When the tide is out, the table is set! All on board National Geographic Venture have heard this local bit of knowledge, but this morning we all had the opportunity to see it with our own eyes! As we approached Port Althorp, Sitka black-tailed deer were along the shore in the rye grass chewing on breakfast. A pair of brown bears were in the back of the meadow doing the same thing. A humpback whale was slowly cruising deep into the bay, stopping to sub-surface lunge-feed along the shore. The bounty was everywhere, and everybody was busy taking it all in!
With the low tide, we walked the mud flats to find proof of the animals that live here. Brown bear paw prints were in abundance, as were prints from deer and geese. Clams, mussels, scallops, worms, and barnacles strewn throughout the littoral zone, waiting to become breakfast. To be believed, the profundity of life here must be experienced in person.
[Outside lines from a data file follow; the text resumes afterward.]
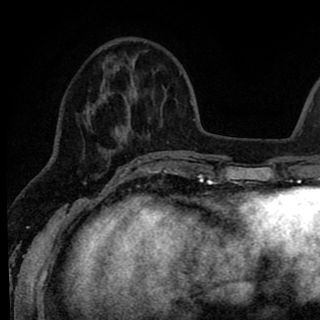
Breast MRI (dynamic contrast-enhanced), one axial slice; position 26 of 90 along the scan axis; cropped to one breast; dynamic contrast-enhanced series, time point 2 of 8 at this slice position (early post-contrast); 1.5 T; TE 2.6 ms, TR 6.1 ms; 2 mm slice thickness; 320 × 320 image matrix, field of view 200 × 200 mm. Female patient.
Structures marked on this image (semi-automatic segmentation, software-assisted and operator-edited):
- enhancing-tissue mask used for the functional tumour volume (all voxels passing the contrast-enhancement thresholds inside the analysis volume; usually the tumour): box from (x=84, y=52) to (x=145, y=167) px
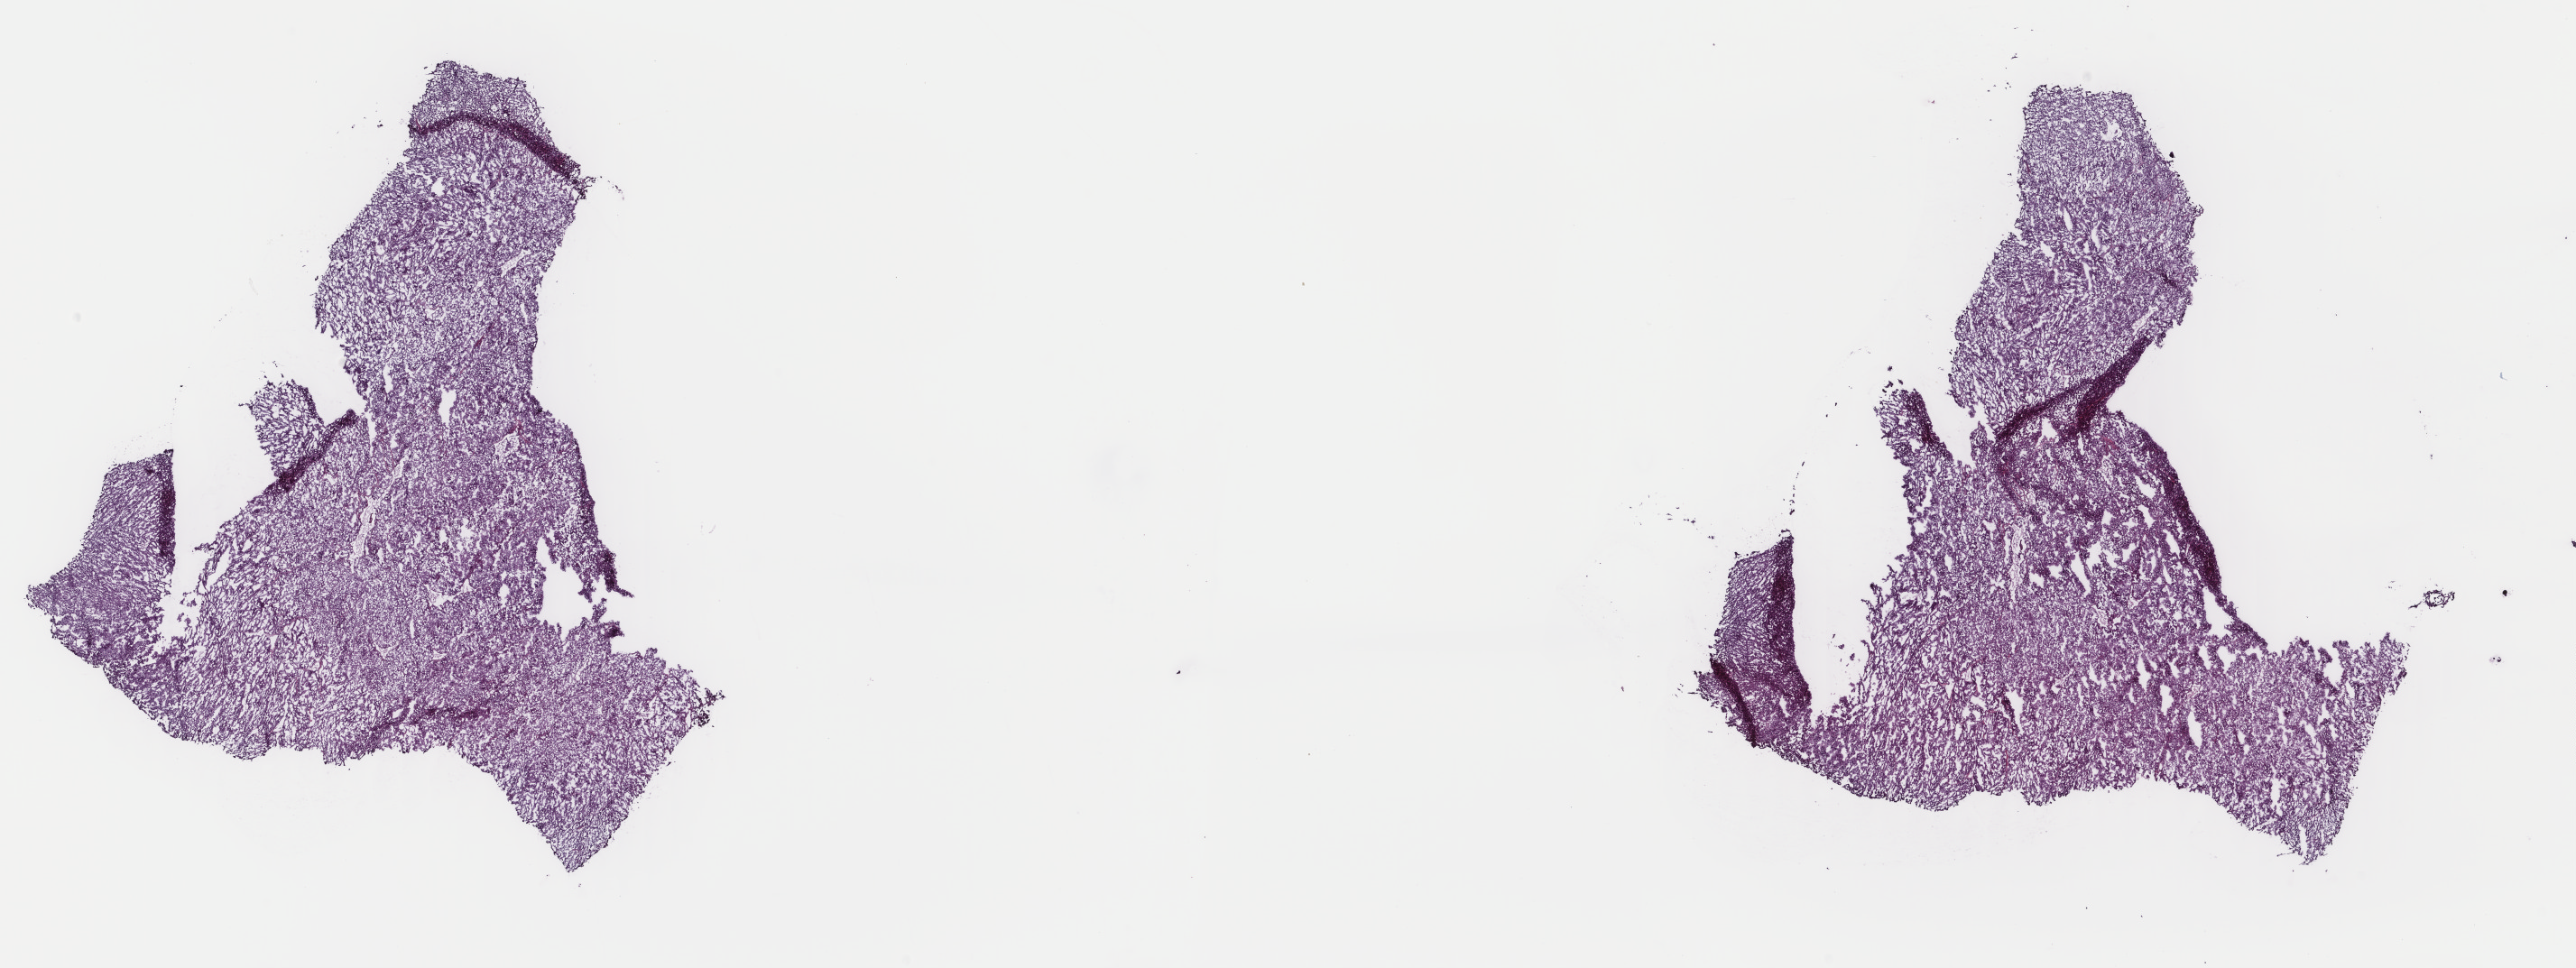
Digitized H&E tissue section (whole slide), low-resolution overview of the scanned area, about 22.7 x 8.5 mm. Frozen section. Adrenal cortex, primary tumour sample. Patient: female, age at initial diagnosis 23 years. Slide review estimates, as recorded: tumour cells 100%, tumour nuclei 80%, normal cells 0%, stromal cells 0%, necrosis 0%. Infiltration values recorded for this section: lymphocyte infiltration 2%, monocyte infiltration 0%, neutrophil infiltration 0%.
* diagnosis: Adrenal cortical carcinoma
* laterality: left
* lymph nodes positive (case pathology): 0 of 4 examined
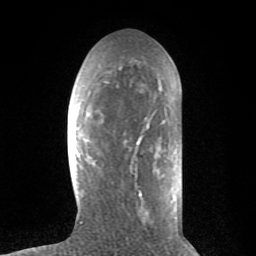
Breast MRI (dynamic contrast-enhanced), one axial slice; position 30 of 80 along the scan axis; cropped to one breast; dynamic contrast-enhanced series, time point 2 of 8 at this slice position (early post-contrast); 1.5 T; TE 2.6 ms, TR 6.1 ms; 2 mm slice thickness; 256 × 256 image matrix, field of view 160 × 160 mm. Female patient.
Annotated regions visible in this slice (semi-automatically segmented with operator editing):
- enhancing-tissue mask used for the functional tumour volume (all voxels passing the contrast-enhancement thresholds inside the analysis volume; usually the tumour): box from (x=80, y=58) to (x=173, y=224) px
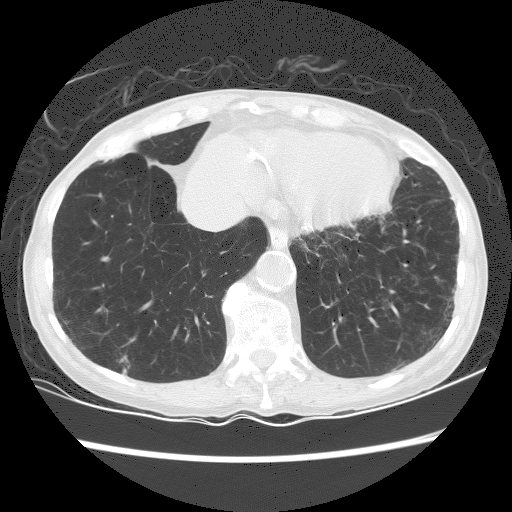
Low-dose screening chest CT, one axial slice. Position 53 of 156 along the scan axis. Reconstruction kernel BONE. 120 kVp. Lung window (W 1500 / L -600 HU). 512 × 512 image matrix.
Structures marked on this image (expert manual segmentation):
- lesion 1 (tumor, lower lobe of right lung): box from (x=120, y=356) to (x=129, y=374) px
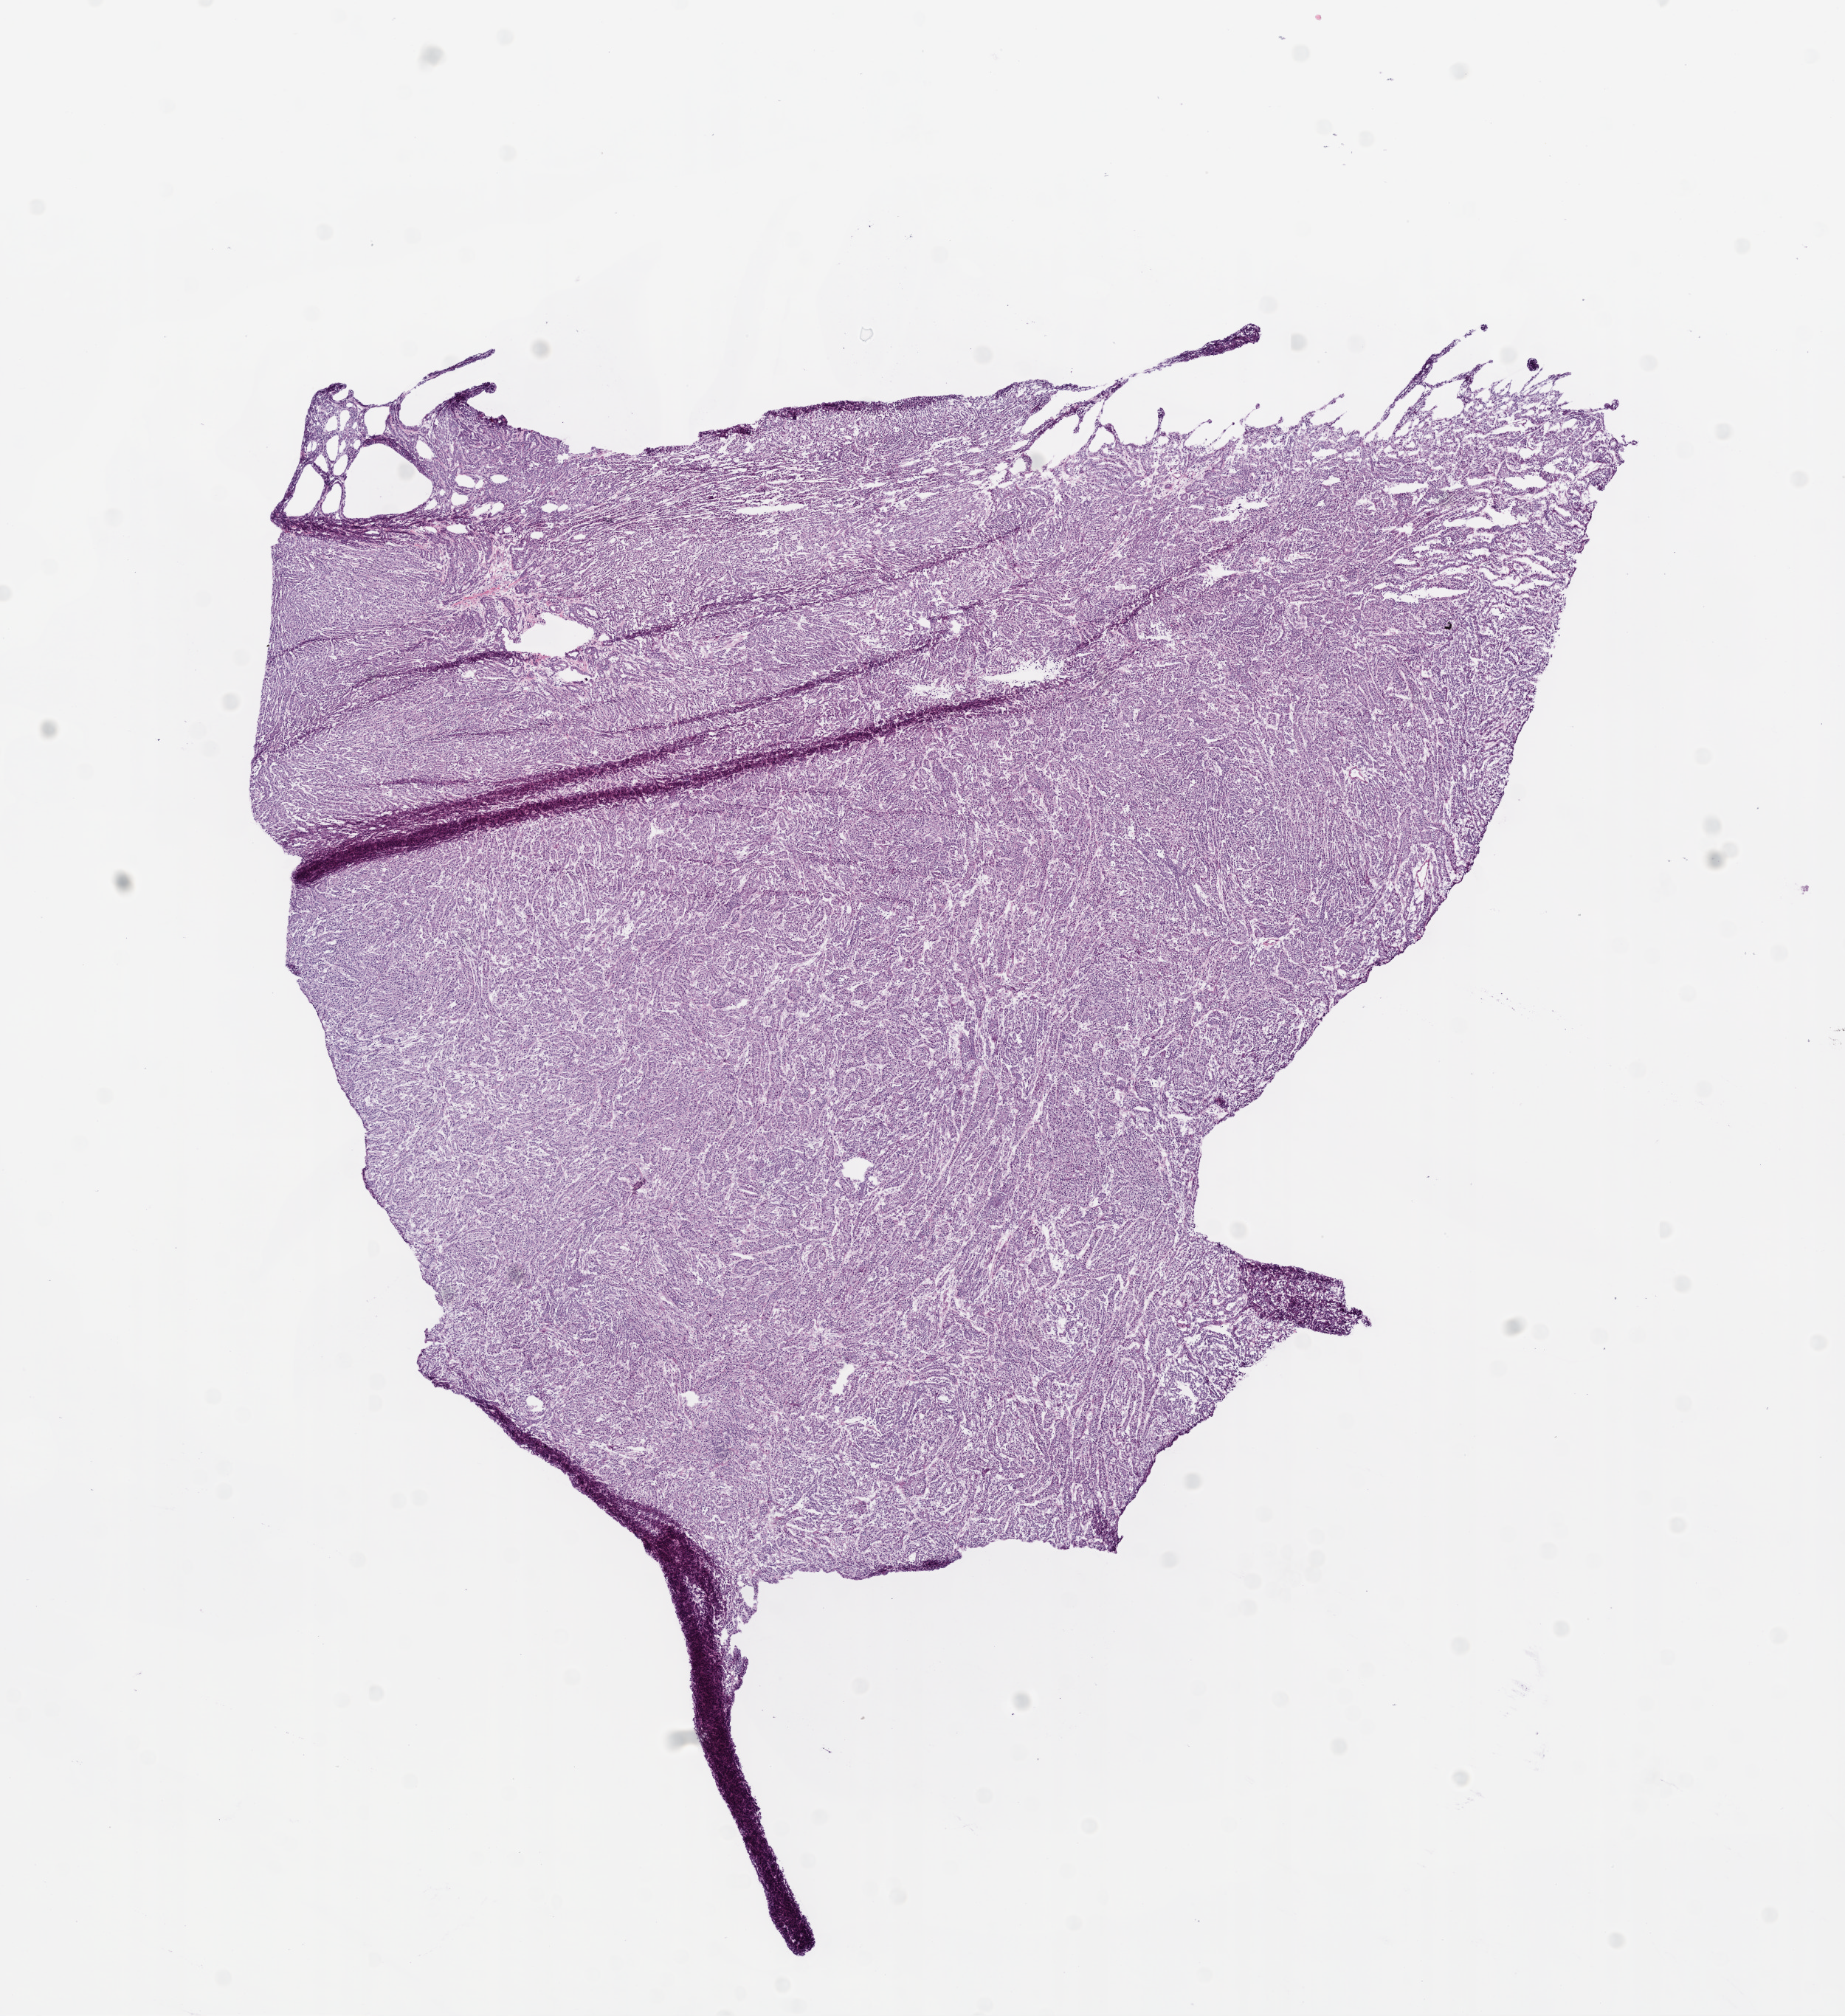
Whole-slide histology image, H&E-stained, shown as a low-resolution overview of the whole scanned area (about 10.0 x 11.0 mm); frozen section; kidney, primary tumour sample. Patient: female, age at initial diagnosis 59 years. Composition of this section per pathologist review: tumour cells 98%, tumour nuclei 90%, normal cells 0%, stromal cells 2%, necrosis 0%.
- TNM: T1 NX M0
- laterality: left
- diagnosis: Papillary adenocarcinoma, NOS
- AJCC pathologic stage: I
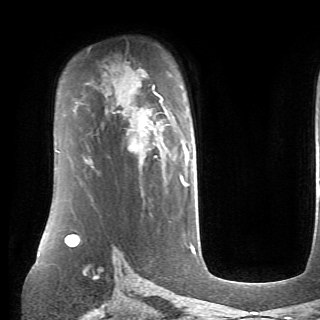
Breast MRI (dynamic contrast-enhanced), one axial slice; position 49 of 70 along the scan axis; cropped to one breast; dynamic contrast-enhanced series, time point 2 of 6 at this slice position (early post-contrast); 1.5 T; TE 4.1 ms, TR 8.4 ms; 2.6 mm slice thickness; 320 × 320 image matrix, field of view 213 × 213 mm. Female patient.
Outlined on this slice (semi-automatically segmented with operator editing):
- enhancing-tissue mask used for the functional tumour volume (all voxels passing the contrast-enhancement thresholds inside the analysis volume; usually the tumour): bounding box <90,92,188,184> (left, top, right, bottom; pixels)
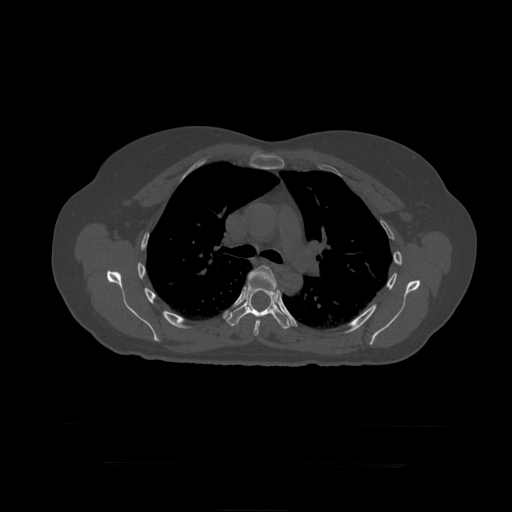
CT including the spine, one axial slice; 120 kVp; bone window (W 1800 / L 400 HU); 512 × 512 image matrix. Patient age 41 years. Case-level facts recorded for this patient, not image findings: primary cancer: breast.
Annotated regions visible in this slice (semi-automatic segmentation, software-assisted and operator-edited):
- T6 vertebra: bounding box <248,266,277,336> (left, top, right, bottom; pixels)
- T7 vertebra: <225,276,292,330>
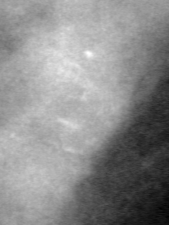
Crop from a digitized film mammogram around one marked abnormality; right breast; MLO view; BI-RADS breast density category 4 (scale 1–4).
Finding: calcifications, morphology pleomorphic, distribution clustered; BI-RADS assessment category 4; pathology (as recorded): benign.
The Inian Islands offer another lesson in the richness of the surrounding waters. Literally hundreds of Steller sea lions hauled out on the rocks along the shoreline. Bald eagles by the dozens await the bounty that the changing tide will bring. Pelagic cormorants go about the business of building nests on sheer cliff walls to have and fledge chicks in the short summer season here. Sitka spruce and western hemlock spring from those very same cliffs. Life finds a way, and here in Southeast Alaska we find an abundance of life!